Bulls Bitcoin mungkin harus menunggu hingga 2024 untuk harga BTC berikutnya `tahap roket`

Bitcoin (BTC) dapat melacak sideways selama dua tahun lagi sebelum menyalakan kembali bull run, data baru berpendapat.

Dalam tweet pada 6 April, pedagang veteran Peter Brandt menyoroti pola historis yang menunjukkan bahwa penipu harus menunggu hingga 2024 untuk moonshot berikutnya.

8 bulan turun, 25 lagi?

Bitcoin telah mengejutkan para analis dengan kinerjanya selama setahun terakhir, karena puncak “blow-off” yang sangat dinanti-nantikan pada Q4 2021 jauh lebih rendah dari yang diharapkan.

Setelah BTC/USD kehilangan lebih dari 50% dari yang baru sederhana tertinggi sepanjang masa, perdebatan seputar hubungan harga dengan siklus separuh empat tahun Bitcoin berubah.

Pasar, seperti yang dilaporkan Cointelegraph, terbiasa dengan harga makro yang datang sekali per siklus empat tahun, khususnya tahun setelah masing-masing Bitcoin blokir peristiwa pengurangan separuh subsidi.
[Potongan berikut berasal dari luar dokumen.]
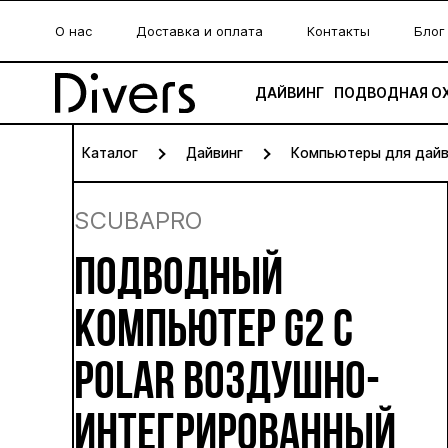
О нас
Доставка и оплата
Контакты
Блог
ДАЙВИНГ
ПОДВОДНАЯ О
Каталог
Дайвинг
Компьютеры для дайв
SCUBAPRO
ПОДВОДНЫЙ
КОМПЬЮТЕР G2 С
POLAR ВОЗДУШНО-
ИНТЕГРИРОВАННЫЙ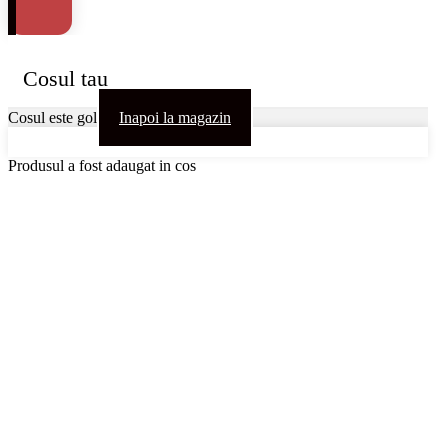
Cosul tau
Cosul este gol
Inapoi la magazin
Produsul a fost adaugat in cos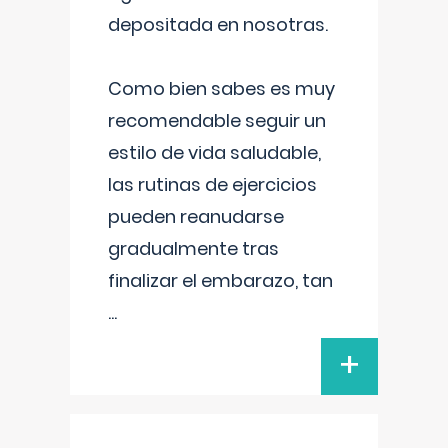
depositada en nosotras.
Como bien sabes es muy
recomendable seguir un
estilo de vida saludable,
las rutinas de ejercicios
pueden reanudarse
gradualmente tras
finalizar el embarazo, tan
...
+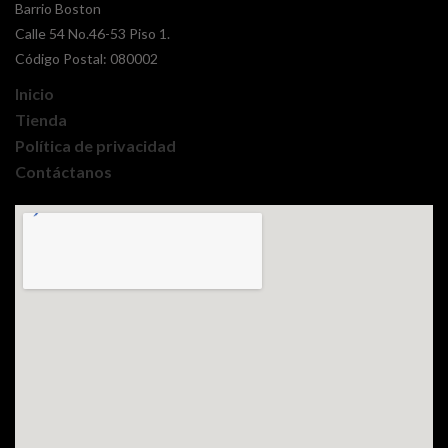
Barrio Boston
Calle 54 No.46-53 Piso 1.
Código Postal: 080002
Inicio
Tienda
Política de privacidad
Contáctanos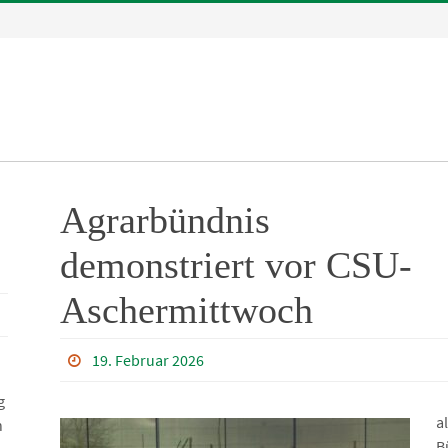
Agrarbündnis
demonstriert vor CSU-
Aschermittwoch
19. Februar 2026
g
a
h
B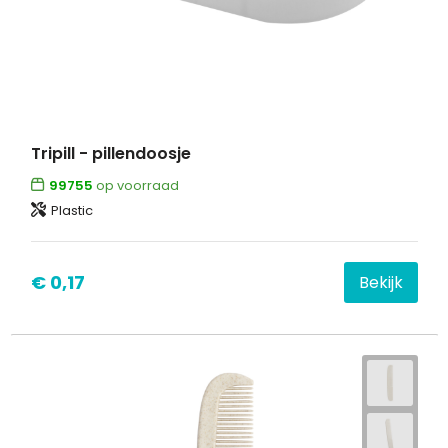
Tripill - pillendoosje
99755
op voorraad
Plastic
€ 0,17
Bekijk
Sekarang, bagaimanapun, pergerakan harga kurang dapat diprediksi, dan sementara faktor-faktor yang mengendalikannya banyak dan bervariasi, itu tidak berarti bahwa bulls akan mendapatkan terobosan mereka secara berbeda titik sewa dalam siklus saat ini.

Data Brandt menunjukkan bahwa gelombang impuls berikutnya untuk Bitcoin mungkin tidak sampai Mei 2024 — yang hampir persis sejalan dengan pengurangan subsidi blok berikutnya.
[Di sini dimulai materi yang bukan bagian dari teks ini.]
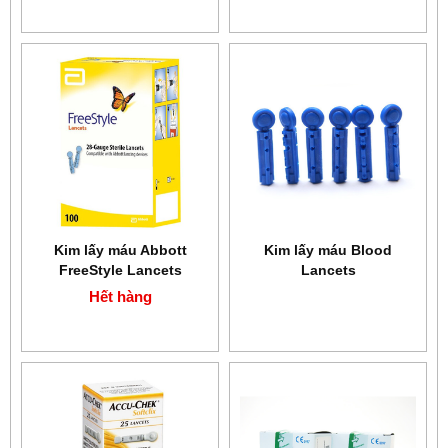
Kim lấy máu Abbott
Kim lấy máu Blood
FreeStyle Lancets
Lancets
Hết hàng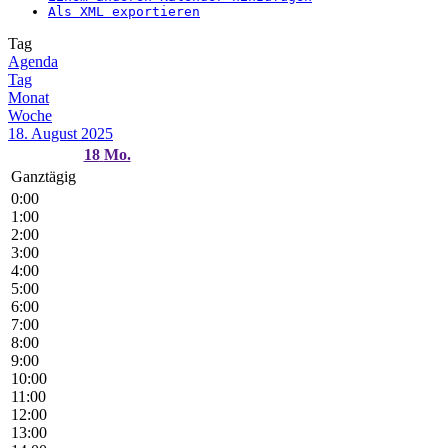
Als XML exportieren
Tag
Agenda
Tag
Monat
Woche
18. August 2025
18
Mo.
Ganztägig
0:00
1:00
2:00
3:00
4:00
5:00
6:00
7:00
8:00
9:00
10:00
11:00
12:00
13:00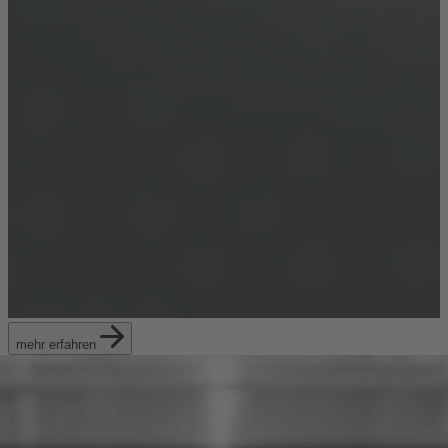
mehr erfahren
Secara historis, ini akan menjadi tahun yang terlalu dini untuk meledak teratas, tetapi masih dapat memberikan kenaikan harga 10X lipat berdasarkan pola historis yang melampaui siklus separuh.
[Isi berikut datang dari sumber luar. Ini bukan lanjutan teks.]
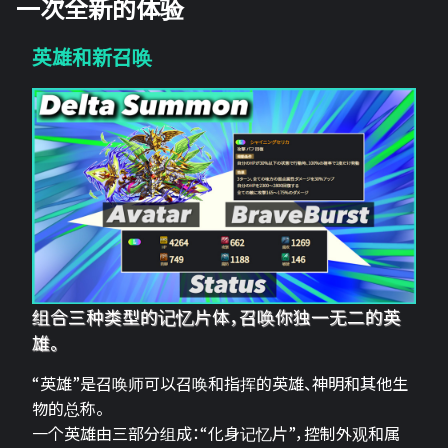
一次全新的体验
英雄和新召唤
组合三种类型的记忆片体，召唤你独一无二的英
雄。
“英雄”是召唤师可以召唤和指挥的英雄、神明和其他生
物的总称。
一个英雄由三部分组成：“化身记忆片”，控制外观和属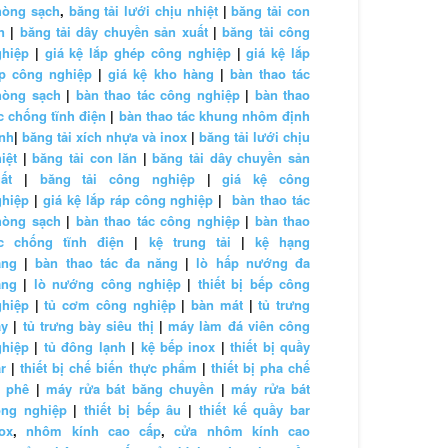
hòng sạch
,
băng tải lưới chịu nhiệt
|
băng tải con
n
|
băng tải dây chuyền sản xuất
|
băng tải công
ghiệp
|
giá kệ lắp ghép công nghiệp
|
giá kệ lắp
áp công nghiệp
|
giá kệ kho hàng
|
bàn thao tác
hòng sạch
|
bàn thao tác công nghiệp
|
bàn thao
c chống tĩnh điện
|
bàn thao tác khung nhôm định
nh
|
băng tải xích nhựa và inox
|
băng tải lưới chịu
iệt
|
băng tải con lăn
|
băng tải dây chuyền sản
ất
|
băng tải công nghiệp
|
giá kệ công
ghiệp
|
giá kệ lắp ráp công nghiệp
|
bàn thao tác
hòng sạch
|
bàn thao tác công nghiệp
|
bàn thao
ác chống tĩnh điện
|
kệ trung tải
|
kệ hạng
ặng
|
bàn thao tác đa năng
|
lò hấp nướng đa
ăng
|
lò nướng công nghiệp
|
thiết bị bếp công
ghiệp
|
tủ cơm công nghiệp
|
bàn mát
|
tủ trưng
ày
|
tủ trưng bày siêu thị
|
máy làm đá viên công
ghiệp
|
tủ đông lạnh
|
kệ bếp inox
|
thiết bị quầy
r
|
thiết bị chế biến thực phẩm
|
thiết bị pha chế
à phê
|
máy rửa bát băng chuyền
|
máy rửa bát
ông nghiệp
|
thiết bị bếp âu
|
thiết kế quầy bar
ox
,
nhôm kính cao cấp
,
cửa nhôm kính cao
“Dua kali BTC terakhir naik 10X atau lebih membutuhkan rata-rata 33 bulan sebelum tahap roket berikutnya dimulai,” jelas Brandt .
“Jika sejarah berulang (saya tidak yakin itu akan terjadi), tahap roket berikutnya akan dimulai pada Mei 2024.” Bagan beranotasi BTC/USD. Sumber: Peter Brandt/ Twitter
Selangkah demi selangkah

Dalam hal apa yang dapat membuat Bitcoin ditekan sampai saat itu, analis telah mengarahkan jarinya ke pemicu makro.

Terkait: Bitcoin meluncur di bawah $44K pada bulan April pertama karena pedagang memperingatkan `ada yang tidak beres` dengan BTC

Central pengetatan bank, jika berhasil, secara logis akan menekan aset berisiko, sementara periode inflasi tinggi dan suku bunga rendah yang berkepanjangan juga memberikan gambaran suram untuk Bitcoin — setidaknya dalam jangka pendek.

Selanjutnya, status quo dapat berubah setelah guncangan awal dari peristiwa ini mereda. Baik Arthur Hayes, mantan CEO pertukaran BitMEX, dan analis Bloomberg Mike McGlone secara mencolok lebih percaya diri tentang Bitcoin pada jangka waktu yang lebih lama daripada dalam beberapa bulan mendatang.

“BTC adalah safehaven berisiko. Emas adalah safehaven risk-off. Bitcoin sebagai safehaven teoretis yang belum teruji, tahun ini akan menjadi uji pasar pertama yang tepat untuk itu,” perkiraan ahli statistik Willy Woo pada Februari tentang prospek 2022.
“Dalam skenario waktu perang, risk-off adalah respons pasar pertama, respons pasar kedua adalah menuju safehaven.”

Artikel ini disadur dari cointelegraph.com sebagai kliping berita saja. Trading dan Investasi Crypto adalah hal yang beresiko, silakan baca himbauan BAPPEBTI, OJK, Kementrian Keuangan dan Bank Indonesia. Kami bukan pakar keuangan, pakar blockchain, ataupun pakar trading. Kerugian dan kealpaan karena penyalahgunaan artikel ini, adalah tanggungjawab anda sendiri.